3.6 α-Adrenergic blockers
α-adrenergic blockers lower BP by selectively blocking α1-adrenergic receptors on vascular smooth muscle, leading to vasodilation and reduced peripheral vascular resistance. Heran et al. evaluated the effect of different α-adrenergic blockers troughs in lowering BP and showed similar reductions, with a best estimate of 8/5 mmHg. Doxazosin (2–12 mg/day) at 4 mg achieved an average BP reduction of 6.42/3.53 mmHg. Prazosin (2.5–20 mg/day) evaluation demonstrated: Low dose (2.5–3 mg) did not produce a significant antihypertensive effect; 10 mg was the minimum effective dose; 20 mg vs. 10 mg observed no additional statistical antihypertensive effect; Optimal reduction (10–20 mg) was 10.38/6.90 mmHg. The evaluation of terazosin (5–20 mg/day) demonstrated: 5 mg (possibly lower, but data limited) was the minimum effective dose; 10 mg and 20 mg significantly lowered BP, but did not show a inter-dose statistical difference, and the mean reduction across all dose data was 6.59/4.40 mmHg (35).
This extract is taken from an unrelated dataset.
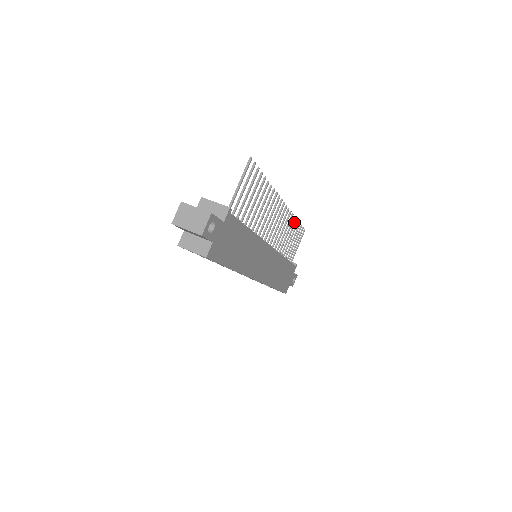
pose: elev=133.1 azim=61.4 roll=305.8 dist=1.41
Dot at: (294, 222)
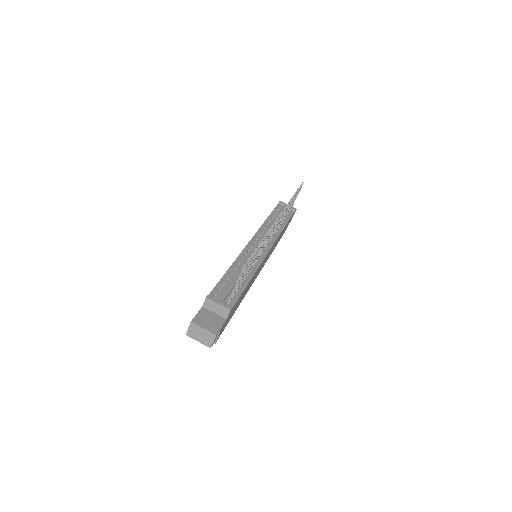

3.7 Direct renin inhibitors
Direct renin inhibitors exert their antihypertensive effect by suppressing renin activity, thereby reducing Angiotensin I production and subsequently lowering Angiotensin II and aldosterone levels. Musini et al. (36) showed that aliskiren 75, 150, 300, and 600 mg/day lowered BP by 2.6/2.1, 5.6/2.9.7.9/4.8, and 11.4/6.6 mmHg compared to placebo, with 150–600 mg averaging an 8.30/4.76 mmHg reduction; 300 mg vs. 150 mg significantly enhanced antihypertensive efficacy.
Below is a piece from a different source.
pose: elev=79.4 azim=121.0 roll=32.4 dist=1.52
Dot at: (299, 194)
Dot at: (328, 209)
4 Novel antihypertensive therapies awaiting cardiovascular outcome trial evidence
Research has identified that certain medications primarily indicated for heart failure and diabetes—including ARNIs, SGLT2i, aldosterone synthase inhibitors, and dual endothelin receptor antagonists demonstrate secondary antihypertensive effects. Masash et al. (37) provided a comprehensive rationale for advancing the clinical development of soluble guanylate cyclase stimulators and activators for the treatment of hypertension. However, broader application for hypertension management requires verification through dedicated cardiovascular outcome trials before consideration in treatment algorithms (2).
4.1 ARNIs
ARNIs achieves synergistic BP lowering by enhancing the natriuretic peptide system and blocking renin-angiotensin system (RAAS). Kario et al. found that sacubitril/valsartan at doses of 100 mg, 200 mg, and 400 mg/day reduced Clinic BP by 11.86/7.84 mmHg, 12.57/7.29 mmHg, and 15.38/8.76 mmHg respectively compared to placebo, demonstrating excellent efficacy in Asian hypertensive patients (38). Meta-analysis showed sacubitril/valsartan at 100 mg, 200 mg, and 400 mg reduced SBP by an average of 8.94 mmHg, 11.77 mmHg, and 14.20 mmHg respectively vs. placebo (39). De Vecchis et al. (40) found elderly hypertensive patients receiving ARNI had average seated BP reductions of 19.53/8.33 mmHg and ambulatory BP reductions of 13.34/7.25 mmHg, showing antihypertensive efficacy in elderly patients.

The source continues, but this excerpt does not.